Bestimmungsmerkmale:
Die Steinbeere trägt 5 weiße Blütenblätter; die Blüten haben einen Durchmesser von 1 - 1,8 cm. Die erbsengroßen  Früchte reifen leuchtend rot, zu 2-6 Stück in einer Sammelfrucht. Selten sieht man auch einzelne Früchte. Der Stängel trägt kleine Stacheln. Die Blätter stehen zu dritt an einem 3-8 cm langen Stiel und sind am Rand doppelt gezähnt.

 

 

 

 

 

 

 

 

 

 

 

Steinbeere-2
Steinbeere

 

 

 

Foto: C. Meyer

 

 

 

 

 

 

 

 

 

 

 

Standort und Verbreitung:
Sie wächst vorwiegend Laub- und Nadelmischwälder auf kalkreichem Boden, aber auch in Schluchten und an Hängen. In den Alpen findet man die Steinbeere bis zu einer Höhe von 2200 m.

Giftstoffe, Wirkung und Symptome:
Steinbeere ist nicht giftig. Man kann die Früchte essen; sie schmecken aber nicht sonderlich gut, da sie recht wässrig sind.

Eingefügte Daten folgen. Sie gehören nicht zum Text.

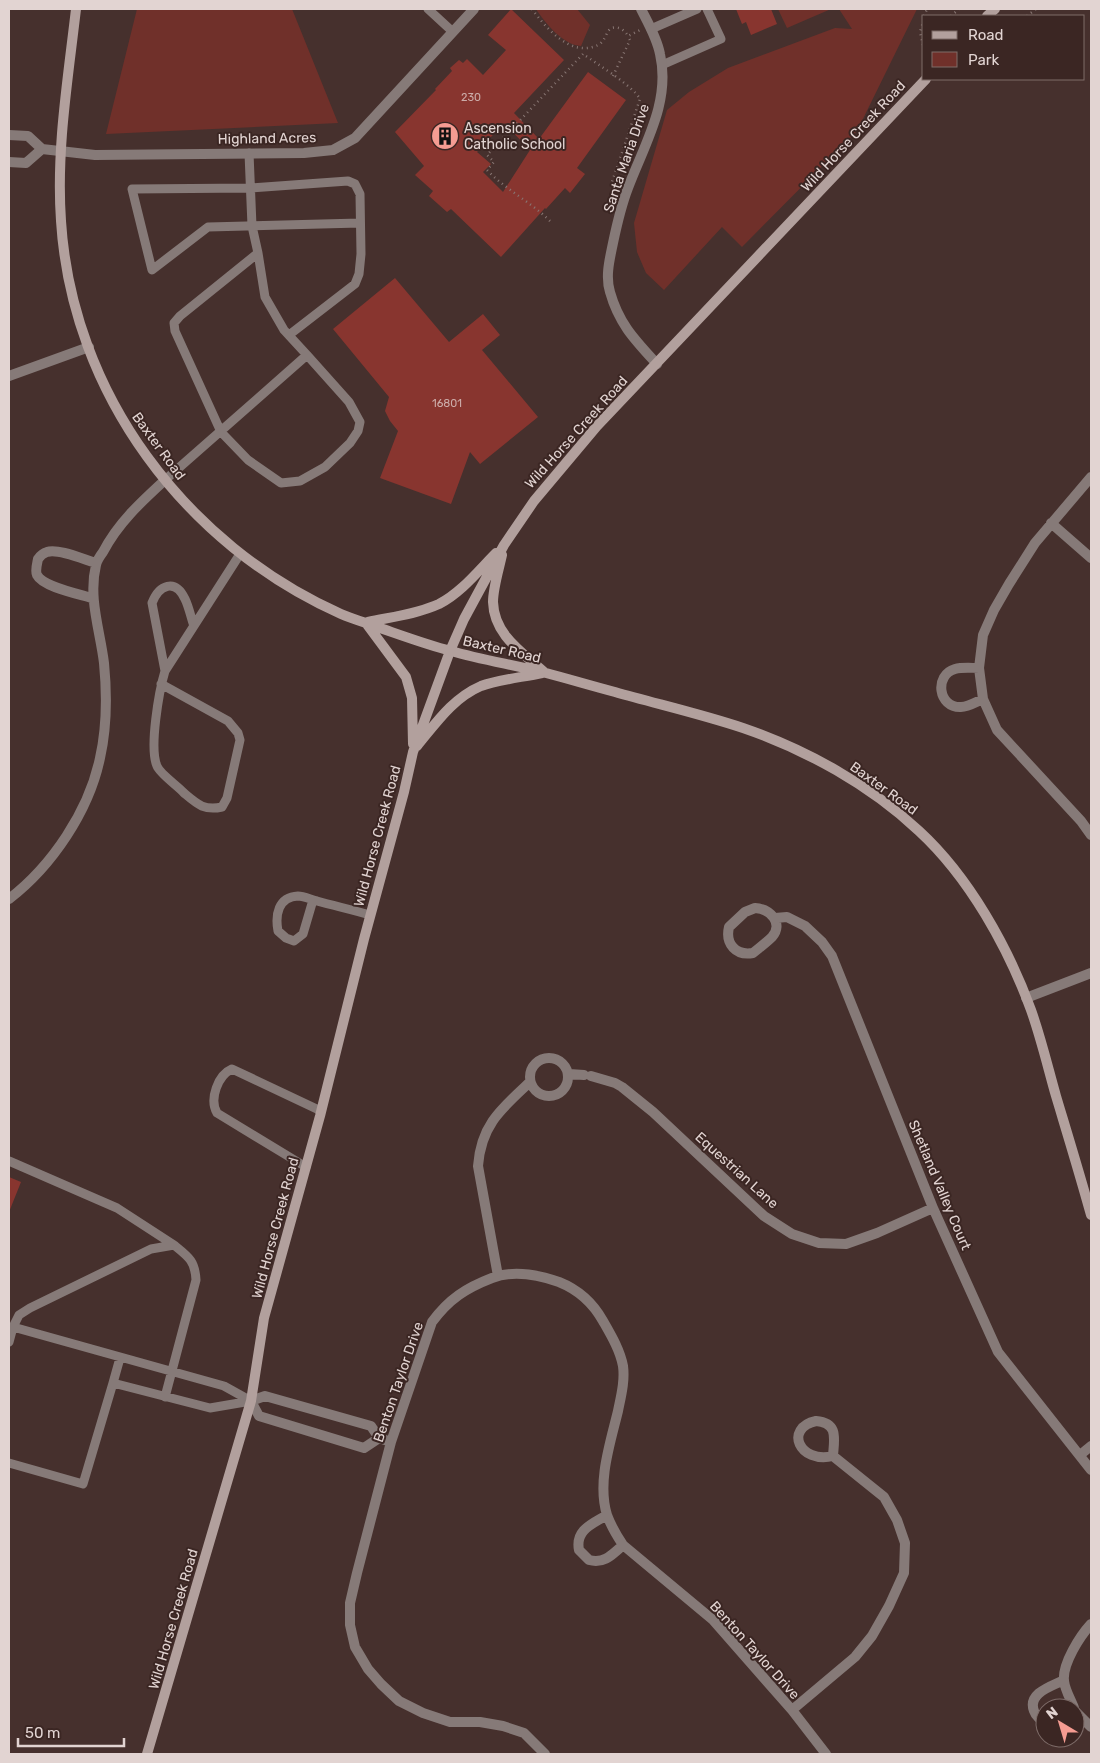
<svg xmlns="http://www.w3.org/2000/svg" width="1100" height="1763" font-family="Rubik,sans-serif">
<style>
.green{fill:#70302a}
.building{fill:#88352f;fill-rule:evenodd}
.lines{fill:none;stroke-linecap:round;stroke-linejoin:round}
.path{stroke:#897774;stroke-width:2.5;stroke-dasharray:1 4;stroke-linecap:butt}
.lane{stroke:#867a78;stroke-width:9}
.street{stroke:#867a78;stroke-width:10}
.secondary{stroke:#b2a09d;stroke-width:10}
.labels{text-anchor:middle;stroke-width:4;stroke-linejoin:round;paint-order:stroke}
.number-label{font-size:11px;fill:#ccaca9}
.poi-label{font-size:14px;fill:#e2d4d2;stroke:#3b2623;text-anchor:start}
.street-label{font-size:14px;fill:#e2d4d2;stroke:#3b2623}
</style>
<rect width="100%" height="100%" fill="#46302d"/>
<path class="green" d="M137,9H292L338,123L106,134Z
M536,9H577L590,25L581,46C563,45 545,23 536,9Z
M778,9H831L787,28Z
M839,9H917L857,131L742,247L722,227L664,290L646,273L637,252L634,223L667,110L689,92L728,68L835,28L852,29Z"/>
<path class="building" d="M511,9L564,60L514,113L539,139L588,72L626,100L577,168L585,174L570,193L565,188L546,209L545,208L501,257L451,209L447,212L429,196L433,191L415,175L424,166L395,132L436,90L435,89L452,71L450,68L459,60L463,63L467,59L483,75L506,50L488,35ZM504,123L530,150L503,192L483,172L491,164L477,152Z
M736,9H771L777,24L751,35L746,22L742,24Z
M395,278L449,342L483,314L500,335L482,350L538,417L480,464L470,452L451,504L380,478L398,431L390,421L385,411L389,397L333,329Z
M9,1177L21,1182L9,1212Z"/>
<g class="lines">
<path class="path" d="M532,9C546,28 571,58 598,45C606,41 606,30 612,28C618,26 625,30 628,36L640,30
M924,16L927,9
M951,16L959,9
M1027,16L1036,9
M923,45L920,32L924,19
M613,76L630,40L628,36
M550,221C531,202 506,190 487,170L494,162L487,155L583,54C597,64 633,86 640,99L611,185"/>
<path class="lane" d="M428,9L453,32
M651,29L697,9
M662,65L721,39L707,9
M258,253L265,297L284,330L307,355
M289,335L355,284L359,274L361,254L360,194L355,184L348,181L250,188L132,189L152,270L208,227L360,223
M165,480L307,355L349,402L360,422L358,431L350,443L325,467L300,481L281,483L248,460L221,432L175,331L174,323L180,316L258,253L252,226L249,153
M165,671L152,603C159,585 175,578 185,599C189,607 191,618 194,626
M161,684L228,721L238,733L240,740L227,798L222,807C204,811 197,804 184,793C178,786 160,774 157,766C149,748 159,691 165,671L240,554
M313,900L303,934L294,941L286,938L278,931C275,915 278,897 298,896C304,896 312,900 317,901C335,906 353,910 370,915
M9,1161L117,1208L174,1245
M306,1167L217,1113C209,1099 218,1075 232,1069L321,1111
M13,1327L19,1315L30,1308L151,1249L174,1245C189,1257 195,1261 196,1280L165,1397
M9,1342L13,1327L224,1386L251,1401
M113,1383L120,1358
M9,1463L83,1484L113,1383L210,1408L251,1401"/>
<path class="street" d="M641,9C648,23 657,38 660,54C671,102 644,145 628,188C621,206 617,224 613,243C610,258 605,276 610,292C619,324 635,340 657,364
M9,135L28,136L42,149
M9,162L26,163L42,149L95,155L304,153L333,150L355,138L474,9
M9,376L89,347
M1091,477L1035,543L1009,584L994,610L983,635L979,668L983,699L997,730L1081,821L1091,835
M1051,523L1091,558
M92,598C79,594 43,587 37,575C35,571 37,564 38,559C40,556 43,553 47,552C58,548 85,560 96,563
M979,668C971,668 962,667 955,669C934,675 938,708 961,707C968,707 976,702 983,699
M9,899C52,866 89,811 100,758C107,727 107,694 104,663C100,630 88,598 96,565C97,560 100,556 103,552C118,523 141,502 165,480
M755,908C770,909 784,923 772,937C766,943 759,948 753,953C736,956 725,944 729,927L745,912Z
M775,918L787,917L805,926L822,942L832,956L933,1208L998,1352L1091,1470
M1026,998L1091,973
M530 1077a19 19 0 1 1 38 0a19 19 0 1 1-38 0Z
M569,1074L584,1075
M591,1076L615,1083L622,1087L653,1112L764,1216L792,1234L819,1243L846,1244L877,1233L933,1208
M498,1276L478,1166C481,1125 501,1109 530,1082
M816,1421C839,1423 834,1439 833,1456C799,1464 784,1428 816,1421Z
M379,1438L364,1448L259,1416L251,1401L265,1396L371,1426L379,1438L391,1442
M1080,1455L1091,1446
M607,1515C592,1524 575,1530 579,1550L589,1560C604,1564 612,1555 623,1545
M1074,1708C1071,1700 1065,1690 1064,1681C1062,1664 1080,1636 1091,1624
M792,1710L855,1657L872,1636L889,1606L904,1573L905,1543L897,1520L884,1497L833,1456
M1075,1711L1091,1727
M1045,1721C1040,1719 1036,1717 1034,1711C1027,1693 1052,1686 1064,1680
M545,1754L524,1733L503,1726L480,1722H450L423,1713L399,1701L381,1684L368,1669L355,1647L350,1625V1603L357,1573L391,1442L432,1322C449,1299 466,1288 492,1278C513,1270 539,1275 559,1282C579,1290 593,1303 603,1321C611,1335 620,1350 623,1366C625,1381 621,1396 618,1411C610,1444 597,1482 607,1515C611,1526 617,1536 623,1545L713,1620L792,1710L826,1754"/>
<path class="secondary" d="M76,9C68,79 56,150 61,221C72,394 186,545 341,614C355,620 370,624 383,629C406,637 428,645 451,651C482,660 515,665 546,673C569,679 592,686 615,692C657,704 701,714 743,728C807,750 870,785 919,831C969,877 1008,947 1031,1010C1041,1038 1048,1068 1056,1096C1068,1136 1080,1175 1091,1215
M987,16L995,9
M502,555C499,569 493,588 493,602C494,635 522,652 544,672
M368,622C391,617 417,614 439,604C461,593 479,570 496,553
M366,623L406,677L412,698L413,744
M417,746C436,723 453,698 481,686C497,680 524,677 542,673
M147,1754L251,1401L264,1318L320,1116L364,939L404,792L413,752L450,651L464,619L504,545L534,501L597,426L926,79"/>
</g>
<defs>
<g id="building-disc" transform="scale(1.4375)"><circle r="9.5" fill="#f59c92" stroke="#3b2623"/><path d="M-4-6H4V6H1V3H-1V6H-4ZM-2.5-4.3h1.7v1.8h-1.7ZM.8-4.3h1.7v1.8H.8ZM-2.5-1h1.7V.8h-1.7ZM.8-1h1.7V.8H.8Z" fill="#111"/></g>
</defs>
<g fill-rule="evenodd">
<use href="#building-disc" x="445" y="136"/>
</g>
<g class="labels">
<g class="number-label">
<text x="471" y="101">230</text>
<text x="447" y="407">16801</text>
</g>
<g class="poi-label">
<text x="464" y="133">Ascension<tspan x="464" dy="16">Catholic School</tspan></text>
</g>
<g class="street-label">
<text transform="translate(853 136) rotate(-47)" y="5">Wild Horse Creek Road</text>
<text transform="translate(267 138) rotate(-1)" y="5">Highland Acres</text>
<text transform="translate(626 158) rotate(-71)" y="5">Santa Maria Drive</text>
<text transform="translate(576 432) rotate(-48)" y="5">Wild Horse Creek Road</text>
<text transform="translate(159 446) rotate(54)" y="5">Baxter Road</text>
<text transform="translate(502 649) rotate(13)" y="5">Baxter Road</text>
<text transform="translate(884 788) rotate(36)" y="5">Baxter Road</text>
<text transform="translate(377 836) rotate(-75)" y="5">Wild Horse Creek Road</text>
<text transform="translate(737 1170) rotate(42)" y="5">Equestrian Lane</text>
<text transform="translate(940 1185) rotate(67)" y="5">Shetland Valley Court</text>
<text transform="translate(275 1228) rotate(-75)" y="5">Wild Horse Creek Road</text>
<text transform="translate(398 1382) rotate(-71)" y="5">Benton Taylor Drive</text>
<text transform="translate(173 1619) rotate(-74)" y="5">Wild Horse Creek Road</text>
<text transform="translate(755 1650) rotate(48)" y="5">Benton Taylor Drive</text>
</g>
</g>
<rect width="1100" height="1763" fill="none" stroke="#e2d4d2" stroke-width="20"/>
<rect x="922" y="15" width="162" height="65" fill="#3b2623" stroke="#7e6c69"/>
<rect x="932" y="31" width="25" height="8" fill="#b2a09d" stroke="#7e6c69"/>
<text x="968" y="40" font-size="15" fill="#e2d4d2">Road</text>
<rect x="932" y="52" width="25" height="15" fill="#70302a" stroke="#7e6c69"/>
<text x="968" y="65" font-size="15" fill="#e2d4d2">Park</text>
<g transform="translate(1060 1723) rotate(322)"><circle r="24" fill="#3b2623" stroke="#7e6c69"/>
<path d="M0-4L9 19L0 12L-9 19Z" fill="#f59c92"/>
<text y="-8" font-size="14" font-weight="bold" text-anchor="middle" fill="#e2d4d2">N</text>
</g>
<path d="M18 1738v8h106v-8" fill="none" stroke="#e2d4d2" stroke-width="2.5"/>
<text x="25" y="1738" font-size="15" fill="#e2d4d2" stroke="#3b2623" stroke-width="4" paint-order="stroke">50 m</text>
</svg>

Heilwirkung und Medizinische Anwendung:
Eine Heilwirkung ist mir nicht bekannt.

Name:
Bedingt durch den Stein in der Frucht, erhielt die Pflanze ihren Namen. Der botanische Gattungsname Rubus ist der gleiche, wie z. B. bei der Brombeere und Himbeere. Der Name leitet sich ab von dem lateinischen Wort ruber für rot, da viele Pflanzen dieser Gattung rote Früchte haben. Der Artname saxatilis bedeutet felsliebend und verweist auf den Wuchsort.